◆ **Page extract**:
Because you can't do two things at once (at least per core), the machine will bottleneck, jobs will end up in queue, and you can draw a line on the spreadsheet representing the delay that results when you give the machine too much work to do.


A Harder Example

Say you are asked to serve cover illustrations for a book-sales site, which takes 100 milliseconds for a standard-sized image. For this case, however, you need to complete in less than 150 milliseconds. If you are too slow, the book won't be displayed, the end customers won't buy it, and you would be in deep trouble for promising something you couldn't do.

To respond in an average of 150 milliseconds, you have to set a limit of something less than 12 requests per second. But how much less? Taking too many and being too slow on all of them will waste all your efforts.

That's where the queuing network shines: solving for response time at low through 80 or 90 percent load. Using PDQ, you'll get a result like table 1: Look down the response column to see when you will reach 0.15 seconds, and it's at a far smaller load than expected. You can take five requests per second if you are to stay under 0.15 seconds per request.

You Dont know Jack about Application Performance

Your customer reports show about 80 requests per second at the peak time of day, and you have a 20-core machine dedicated to this task. If you can handle no more than five requests per second per CPU, the machine will handle 100 requests per second.

You're confident you can achieve 80 requests per second, so it's worth trying, even under these stringent conditions.


Isn't that a Lot of Work?

◆ **Work to complete**:
a) Return, word for word, everything in the performance extract from "You Dont know" down to "these stringent conditions.".
b) Does the performance extract support each statement? Answer yes or no, quoting the words that decide it. (i) Serving a standard-sized image takes 100 milliseconds. (ii) The machine dedicated to the task has 16 cores. (iii) At the peak time of day, customer reports show about 80 requests per second.
c) Extend the performance extract from where it stops.
The listing that follows is from another source.

◆ **Records shown**:

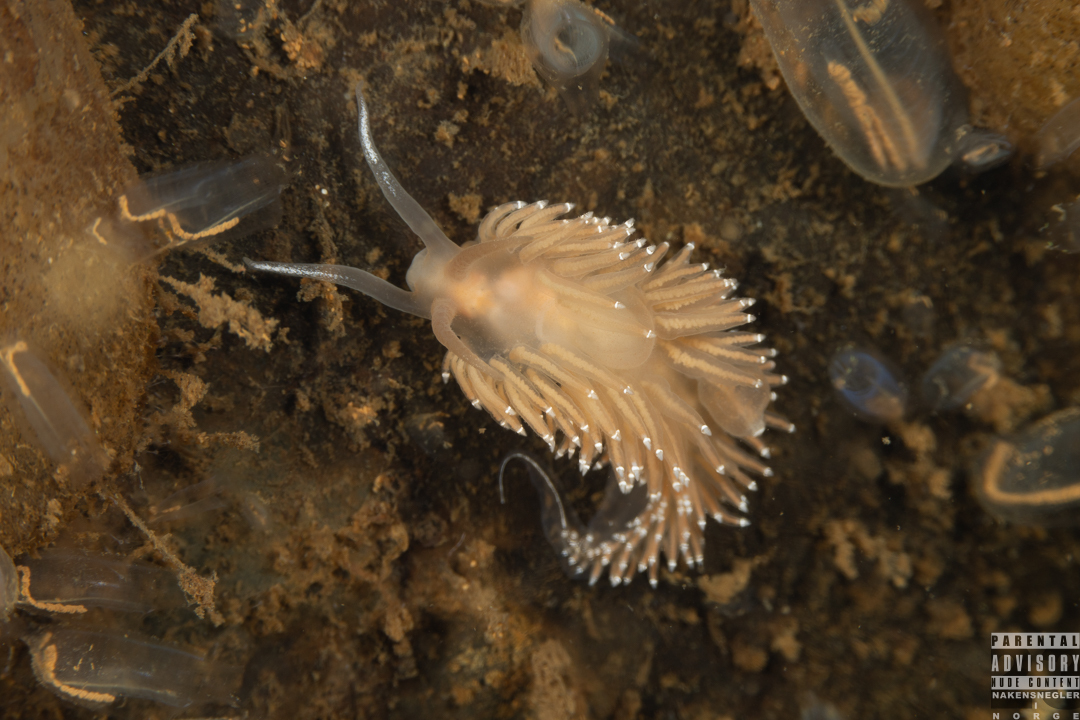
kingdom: Animalia
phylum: Mollusca
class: Gastropoda
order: Nudibranchia
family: Coryphellidae
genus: Coryphella
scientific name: Coryphella borealis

◆ **Answer set**:
a)
You Dont know Jack about Application Performance

Your customer reports show about 80 requests per second at the peak time of day, and you have a 20-core machine dedicated to this task. If you can handle no more than five requests per second per CPU, the machine will handle 100 requests per second.

You're confident you can achieve 80 requests per second, so it's worth trying, even under these stringent conditions.

b)
(i) Yes: "which takes 100 milliseconds for a standard-sized image"
(ii) No: "you have a 20-core machine dedicated to this task"
(iii) Yes: "Your customer reports show about 80 requests per second at the peak time of day"

c)
Well, no. I don't so much build spreadsheet and PDQ models as I use them.

For big jobs, I use Teamquest Predictor,2 a package that already knows how to collect data about multiple places in a server where queues can build up. It's the classic tool to ask, "How soon do I need to upgrade the server?"

With a modeler, I can collect data from a machine that isn't failing yet and predict what will happen if load increases by a certain percent each quarter. When I find a bottleneck, I can tell the model to pretend I've added CPU, memory, or disk, and see how much I need to fix the bottleneck.

Figure 5 illustrates simulated CPU queue delay building up and starting to bottleneck a small file server until a second CPU is added to the simulation late the next year, where it recovers. I/O queues then start to grow in year three, until more disk heads are added, in proportion to the CPU that has been added.

You Dont know Jack about Application Performance

With a model like this, you can experiment with adding planned future loads to a machine and find out well ahead when you will have to budget for extra CPU and disk or memory.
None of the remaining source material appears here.